We had been at Dobb’s Ferry for a good half hour when I finally admitted to the three other people with me: “Sorry – I’ve heard only about 50% of what’s been said.”

My brother laughed and explained to ES that I had been steadily destroying my hearing since I was a teenager. To be fair, the acoustics in that joint are lousy. But they have good food and more TVs airing sporting events than the average SF bar. But also I’ve been steadily destroying my hearing since I was a teenager.

Beach Slang at The Rickshaw
Beach Slang at The Rickshaw

The three bands we saw at Rickshaw Stop later that night were of steadily increasing volume, and steadily increasing awesomeness. We were having trouble thinking of other bands from Philadelphia, but then the drummer of Lithuania took off his sweater to reveal a Teen Men shirt. And I thought, oh yeah, Clap Your Hands… I tried to bring that up to MH during the crescendo of “Hardcore Friends” but I don’t think it came across.

We were having trouble talking because it was really loud. Really, fantastically loud. And just as last month’s Battles show reminded me of the first time I saw Explosions In The Sky, this gig reminded me of the first time my ears were taken over by Asobi Seksu.
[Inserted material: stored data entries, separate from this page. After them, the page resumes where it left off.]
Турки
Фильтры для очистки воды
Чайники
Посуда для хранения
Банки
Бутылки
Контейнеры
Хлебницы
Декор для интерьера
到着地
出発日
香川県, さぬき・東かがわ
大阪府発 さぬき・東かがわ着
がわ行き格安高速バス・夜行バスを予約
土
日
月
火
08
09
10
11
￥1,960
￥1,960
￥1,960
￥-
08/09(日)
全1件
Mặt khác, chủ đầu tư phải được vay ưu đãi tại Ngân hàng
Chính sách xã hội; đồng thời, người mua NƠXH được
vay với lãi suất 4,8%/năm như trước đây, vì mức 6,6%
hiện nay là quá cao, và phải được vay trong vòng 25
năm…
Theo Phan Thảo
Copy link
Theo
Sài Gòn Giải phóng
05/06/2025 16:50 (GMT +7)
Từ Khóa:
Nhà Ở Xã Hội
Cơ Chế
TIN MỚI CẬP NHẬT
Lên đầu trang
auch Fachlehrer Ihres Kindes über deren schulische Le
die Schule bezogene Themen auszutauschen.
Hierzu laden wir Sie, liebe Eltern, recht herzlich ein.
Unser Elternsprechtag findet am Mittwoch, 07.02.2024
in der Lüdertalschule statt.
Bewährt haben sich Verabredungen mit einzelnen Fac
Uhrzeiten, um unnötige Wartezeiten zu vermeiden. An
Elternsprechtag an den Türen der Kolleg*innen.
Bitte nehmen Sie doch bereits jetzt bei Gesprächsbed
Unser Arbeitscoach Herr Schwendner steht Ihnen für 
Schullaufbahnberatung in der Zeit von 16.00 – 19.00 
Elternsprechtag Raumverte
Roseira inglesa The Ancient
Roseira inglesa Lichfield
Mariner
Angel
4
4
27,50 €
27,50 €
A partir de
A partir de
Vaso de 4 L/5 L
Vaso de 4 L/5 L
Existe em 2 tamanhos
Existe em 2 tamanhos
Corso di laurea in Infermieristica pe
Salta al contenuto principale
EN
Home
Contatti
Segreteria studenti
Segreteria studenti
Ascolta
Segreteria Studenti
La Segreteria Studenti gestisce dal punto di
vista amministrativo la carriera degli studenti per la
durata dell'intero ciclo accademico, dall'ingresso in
Coincidentally (or maybe not really, because I really wanted to tie last night’s show in with this narrative), it was at the same event.

It was nine years ago: November 11, 2006. Thank you Internet. Somewhere, possibly, in that aforementioned You Make Junk shoebox, hopefully stored in my garage, is a ticketstub. But searching the web was easier and faster.

I remembered the name of the festival: Be The Riott, with two t’s. What that means exactly, I still have no idea. Something related to the corporate Scion sponsorship. At the time, I hated the idea. Don’t tell me what to do, Toyota! Now, sponsorships and festivals go hand-in-hand. And if Chipotle or PayPal wants to make it easier to bring a bunch of great acts together on one day, I’m all for it. I’m a pretty savvy consumer. On this particular day, all I really knew was that several bands would be performing at a one-day festival of sorts at the Bill Graham Civic Auditorium, including The Wrens (who at the time were rumored to be working on a new album), Tokyo Police Club, Explosions, Zion I, and, the main draw for me, Asobi Seksu. They performed in one of the side stages in a room that couldn’t have been bigger than The Rickshaw. It was my first time seeing them, and I fell completely under Yuki’s spell. Not just because she’s gorgeous, either: that show was, to this day, the loudest thing I had ever experienced. Could be that the performance irrevocably diminished my hearing to the point in which nothing will now seem as loud, but whatever. It was memorable.

Also memorable was the fact that at one point, maybe two or three songs in to the set, I turned around and discovered that I was alone. My friends had bailed. I found them in the hallway afterwards. “Too loud?” “Too loud.” “Way too fucking loud.” For years after that, this show was used as an indicator that I had seriously damaged my hearing.

So this morning, on another planned sick day/staycation, I was sitting in my doctor’s office for a routine checkup. She went through one question after another, including last dentist visit and eye exam. Okay, I thought, if she asks about my hearing… we’ll have that conversation. I don’t want to be the old guy at the party who nods and pretends to catch everything that’s being said. Oh wait – what if I’m already that guy? I should bring it up. What, we’re done? I’m in great health? Sure, I’ll take a flu shot.